Bu Blogda Ara

Pazartesi, Kasım 28, 2005

HERŞEY OTOBİYOGRAFİKTİR, HAYALGÜCÜ DAHİL - Birgün Yazı 17 / 12 Temmuz 2005 Yazısı

Birgün Yazı 17 – 12 Temmuz 2005 Yazısı

HERŞEY OTOBİYOGRAFİKTİR, HAYALGÜCÜ DAHİL

Süreyyya Evren

Yazar Claude Simon’u birkaç gün önce kaybettik. 91 yaşındaydı (hemen hemen Dağlarca ile aynı yaştaydı).

1985’te Nobel Edebiyat Ödülünü de alan Simon yeni roman ("nouveau roman" ) akımıyla birlikte anılırdı. 1936’da İspanya İç Savaşı’na gönüllü katılanlardan olmuş (devrim halindeki Barselona’yı görmüş), cumhuriyetçiler safında çarpışmış, 2. Dünya Savaşı’nda da nazilere karşı savaşmış, esir düşmüş, kaçmış ve direniş hareketine katılmıştı. (Esir kampındayken Kant ve Spinoza okuduğunu söylüyordu bir konuşmasında).
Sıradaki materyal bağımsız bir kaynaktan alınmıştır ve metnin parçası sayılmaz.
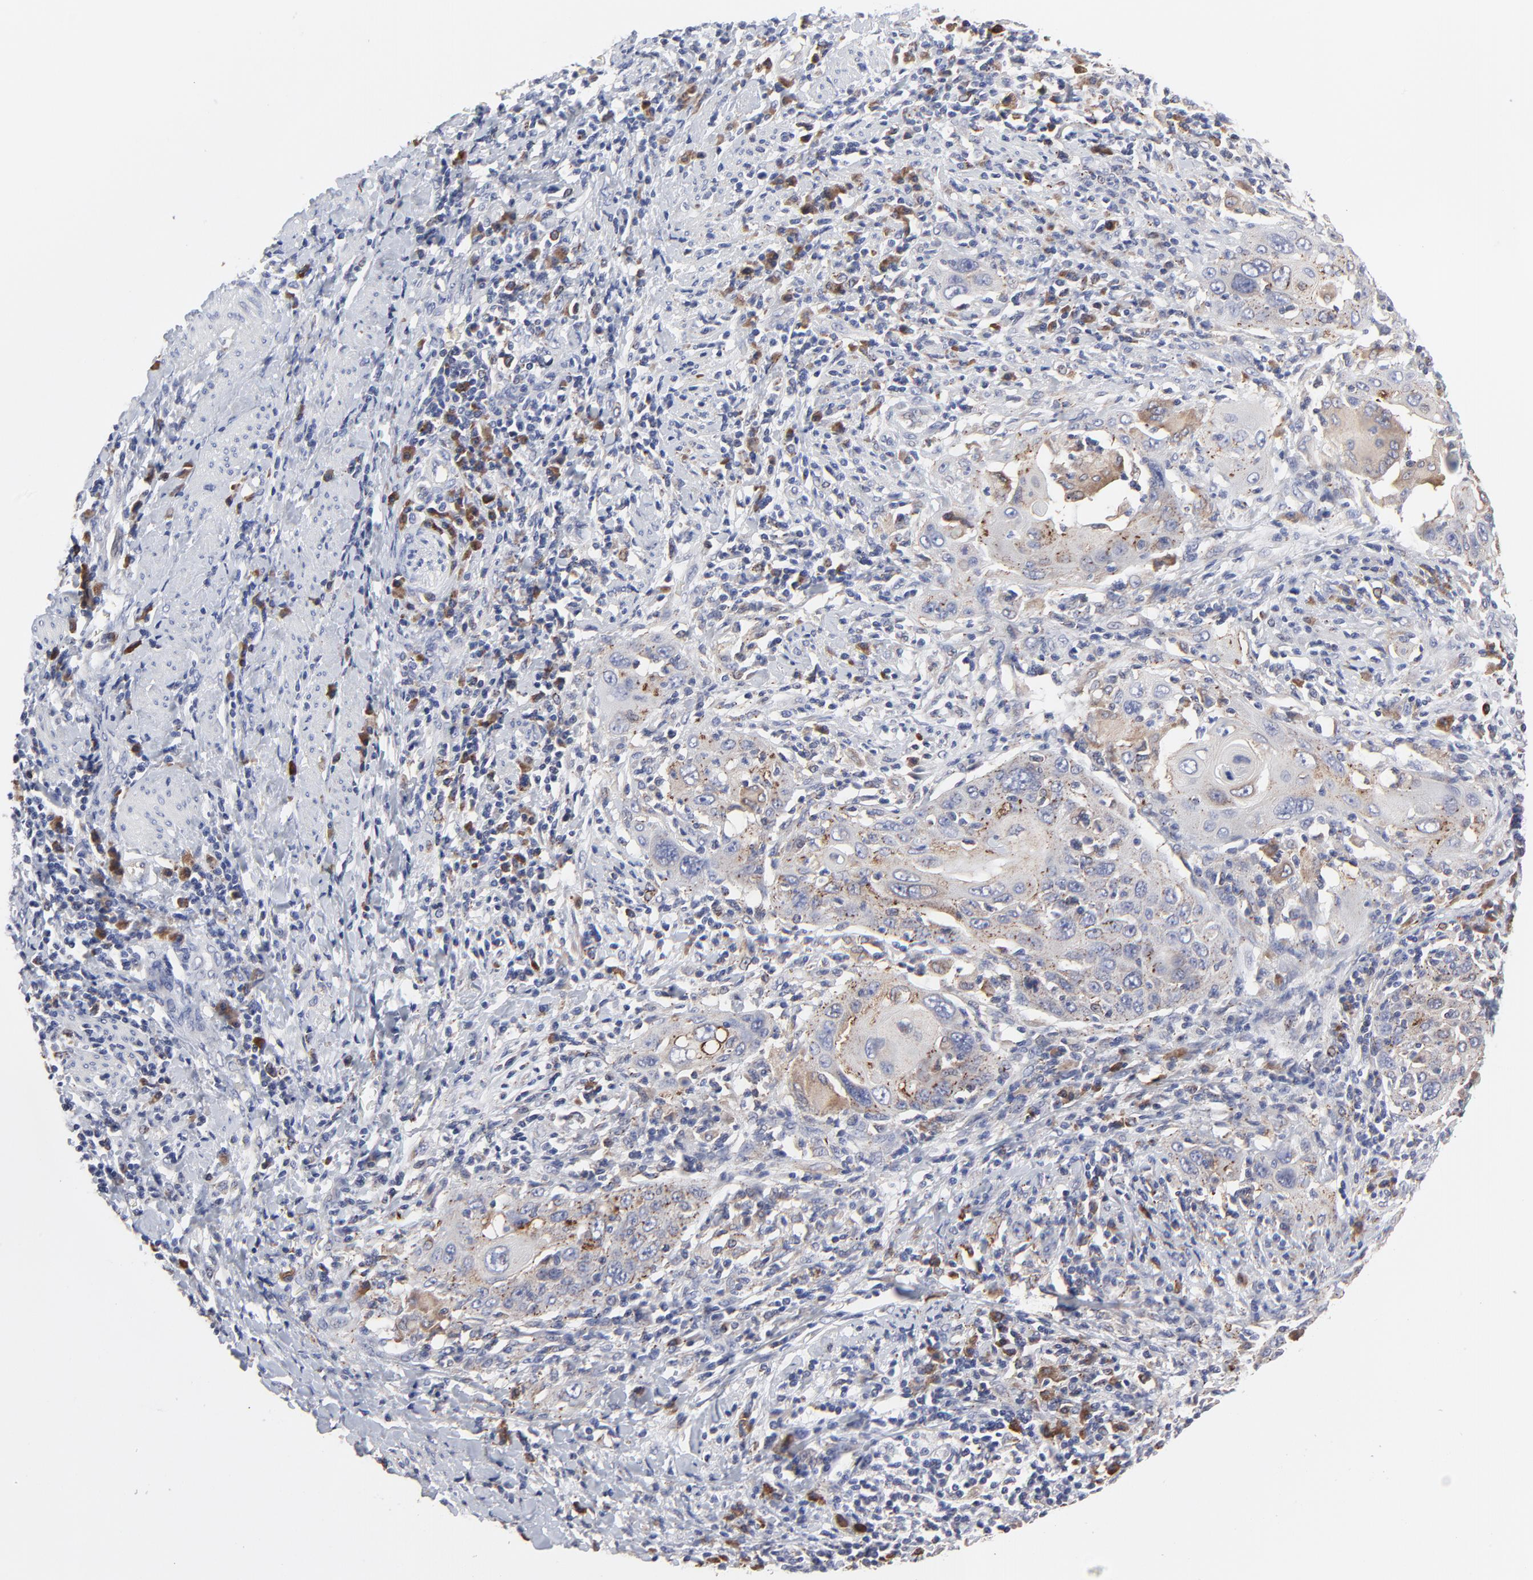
{"staining": {"intensity": "moderate", "quantity": "25%-75%", "location": "cytoplasmic/membranous"}, "tissue": "cervical cancer", "cell_type": "Tumor cells", "image_type": "cancer", "snomed": [{"axis": "morphology", "description": "Squamous cell carcinoma, NOS"}, {"axis": "topography", "description": "Cervix"}], "caption": "Protein staining of squamous cell carcinoma (cervical) tissue displays moderate cytoplasmic/membranous staining in approximately 25%-75% of tumor cells. (Stains: DAB in brown, nuclei in blue, Microscopy: brightfield microscopy at high magnification).", "gene": "TRIM22", "patient": {"sex": "female", "age": 54}}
Türkçe’de Simon’dan tek bir kitap var: Tramvay (YKY, çev. Samih Rifat, 2003) Ustanın 2001’de yayınladığı bir roman..

Tramvay, yeni roman’ın ortaya çıkışından belki 50 yıl sonra, pek çok başlangıç ilkesine sadakatle kotarılmış bir romandı.

Uzun cümleler, parantezler, bilinç akışları, küçücük detayların ayrıntılı tasvirleri, giriş-gelişme-sonuç yapısının ve kronolojik hikaye kurgusunun reddi, zihnin hareketlerini birebir takip etme özeni, belleğin çağrışımlarına sürekli yer açma --ve tüm bunlarla beraber kolay okunan keyifli bir roman.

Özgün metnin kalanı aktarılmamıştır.